Pada suatu hari, saat pagi buta, dengan penuh kegembiraan ia pergi ke rumah sepupunya, yaitu Waraqah bin Naufal. Ia berkata, “Tadi malam aku bermimpi sangat menakjubkan. Aku melihat matahari berputar-putar di atas kota Mekkah, lalu turun ke arah bumi. Ia semakin mendekat dan semakin mendekat. Aku terus memperhatikannya untuk melihat kemana ia turun. Ternyata ia turun dan memasuki rumahku. Cahayanya yang sangat agung itu membuatku tertegun. Lalu aku terbangun dari tidurku". Waraqah mengatakan, “Aku sampaikan berita gembira kepadamu, bahwa seorang lelaki agung dan mulia akan datang meminangmu. Ia memiliki kedudukan penting dan kemasyhuran yang semakin hari semakin meningkat". Tak lama kemudian Khadijah ditakdirkan menjadi isteri Nabi Muhammad.

Ketika Nabi Muhammad masih muda dan dikenal sebagai pemuda yang lurus dan jujur sehingga mendapat julukan Al-Amin, telah diperkenankan untuk ikut menjualkan barang dagangan Khadijah. Hal yang lebih banyak menarik perhatian Khadijah adalah kemuliaan jiwa Nabi Muhammad. Khadijah lah yang lebih dahulu mengajukan permohonan untuk meminang Dia, yang pada saat itu bangsa Arab jahiliyah memiliki adat, pantang bagi seorang wanita untuk meminang pria dan semua itu terjadi dengan adanya usaha orang ketiga, yaitu Nafisah Binti Munyah dan peminangan dibuat melalui paman Muhammad yaitu Abu Thalib. Keluarga terdekat Khadijah tidak menyetujui rencana pernikahan ini. Namun Khadijah sudah tertarik oleh kejujuran, kebersihan dan sifat-sifat istimewa Dia ini, sehingga ia tidak memedulikan segala kritikan dan kecaman dari keluarga dan kerabatnya.

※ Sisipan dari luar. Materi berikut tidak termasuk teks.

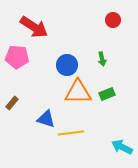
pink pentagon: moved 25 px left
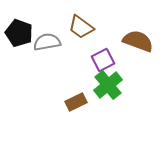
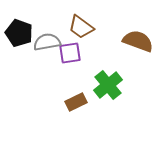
purple square: moved 33 px left, 7 px up; rotated 20 degrees clockwise
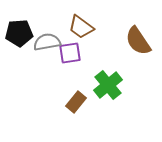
black pentagon: rotated 24 degrees counterclockwise
brown semicircle: rotated 144 degrees counterclockwise
brown rectangle: rotated 25 degrees counterclockwise
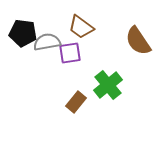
black pentagon: moved 4 px right; rotated 12 degrees clockwise
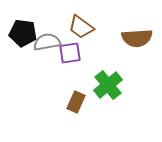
brown semicircle: moved 1 px left, 3 px up; rotated 60 degrees counterclockwise
brown rectangle: rotated 15 degrees counterclockwise
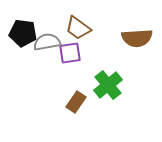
brown trapezoid: moved 3 px left, 1 px down
brown rectangle: rotated 10 degrees clockwise
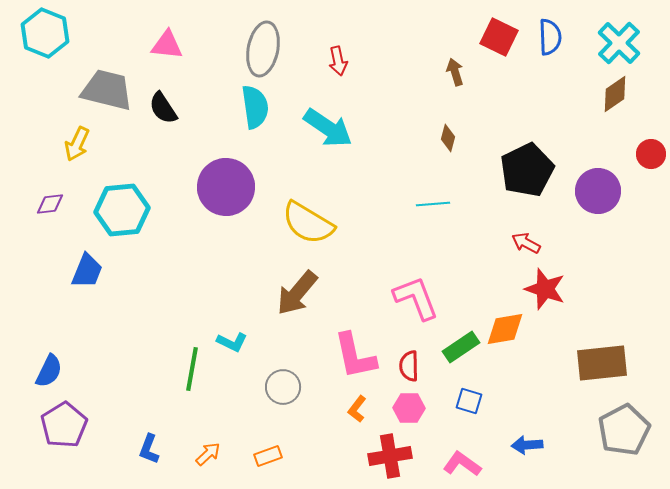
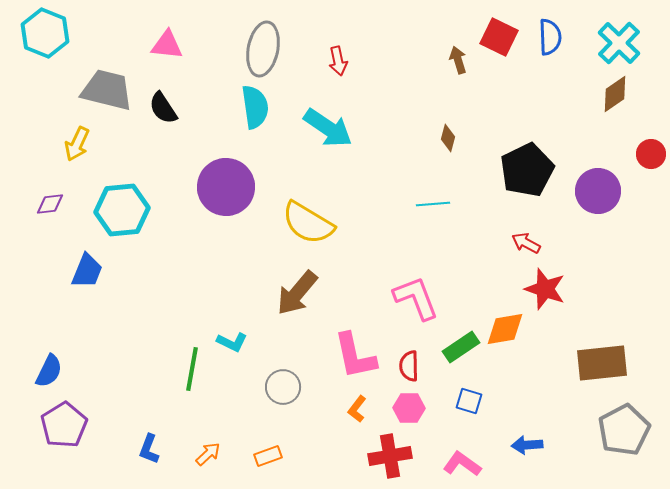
brown arrow at (455, 72): moved 3 px right, 12 px up
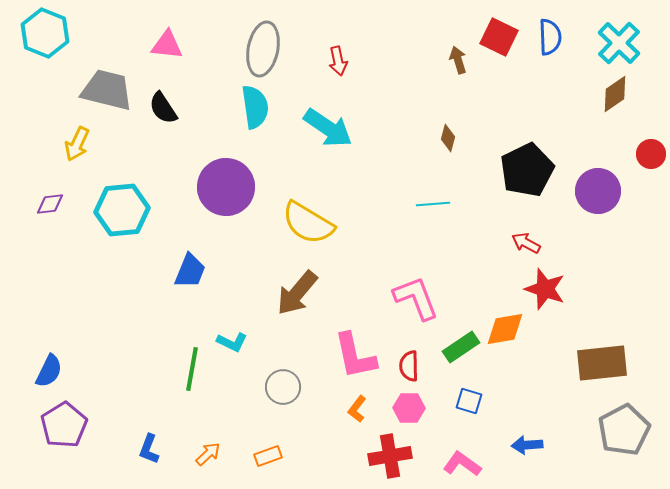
blue trapezoid at (87, 271): moved 103 px right
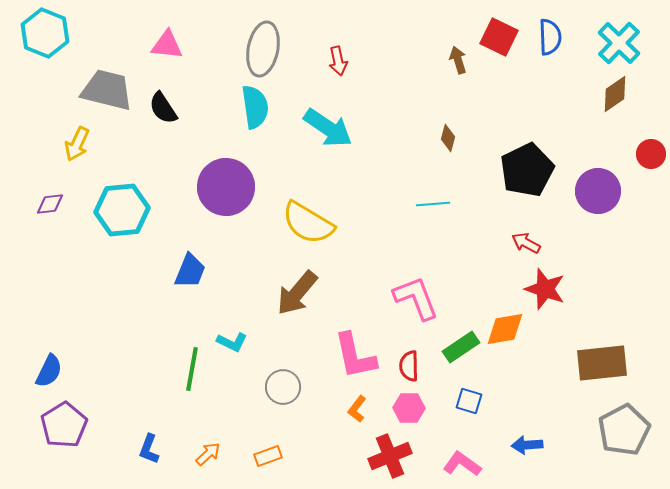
red cross at (390, 456): rotated 12 degrees counterclockwise
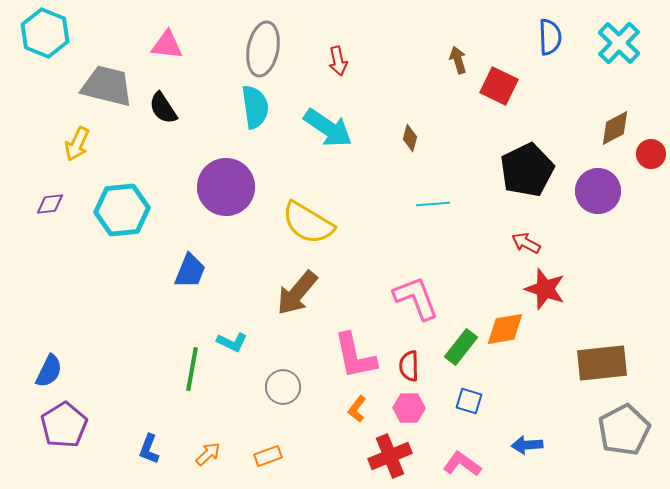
red square at (499, 37): moved 49 px down
gray trapezoid at (107, 90): moved 4 px up
brown diamond at (615, 94): moved 34 px down; rotated 6 degrees clockwise
brown diamond at (448, 138): moved 38 px left
green rectangle at (461, 347): rotated 18 degrees counterclockwise
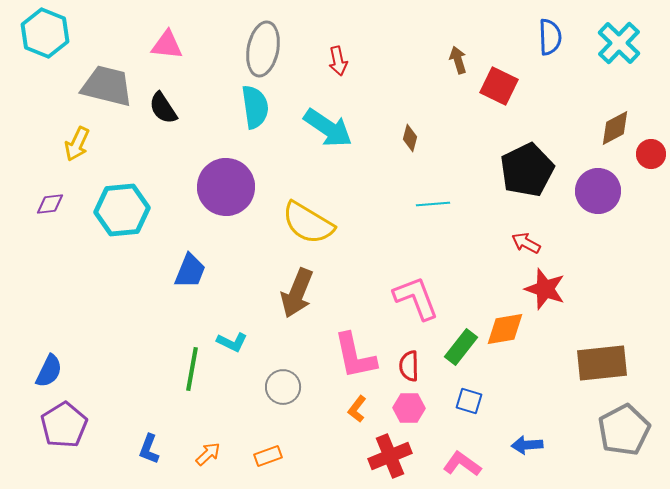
brown arrow at (297, 293): rotated 18 degrees counterclockwise
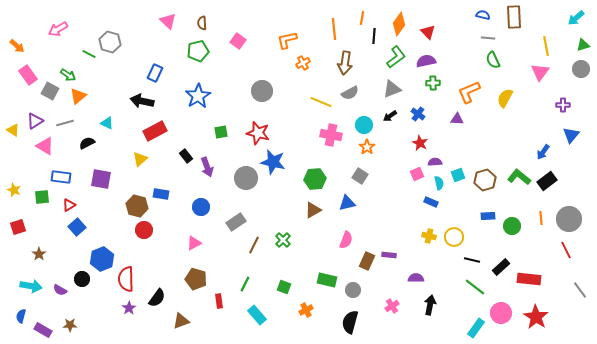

Setelah menikah dengan Rasulullah, Khadijah menyerahkan segala urusan karirnya sebagai seorang pengusaha kepada Rasulullah. Karena ia percaya laki-laki lebih cermat dalam segala urusan yang bersifat material dan dia memilih karir yang lebih mulia, yaitu menjadi seorang ibu rumah tangga. Pengayom anak-anak dan suaminya serta pelengkap dunia bagi Rasulullah.

Mengenai ketertarikannya kepada Nabi Muhammad, Khadijah mengatakan “Jika segala kenikmatan hidup diserahkan kepadaku, dunia dan kekuasaan para raja Persia dan Romawi diberikan kepadaku, tetapi aku tidak hidup bersamamu, maka semua itu bagiku tak lebih berharga daripada sebelah sayap seekor nyamuk.”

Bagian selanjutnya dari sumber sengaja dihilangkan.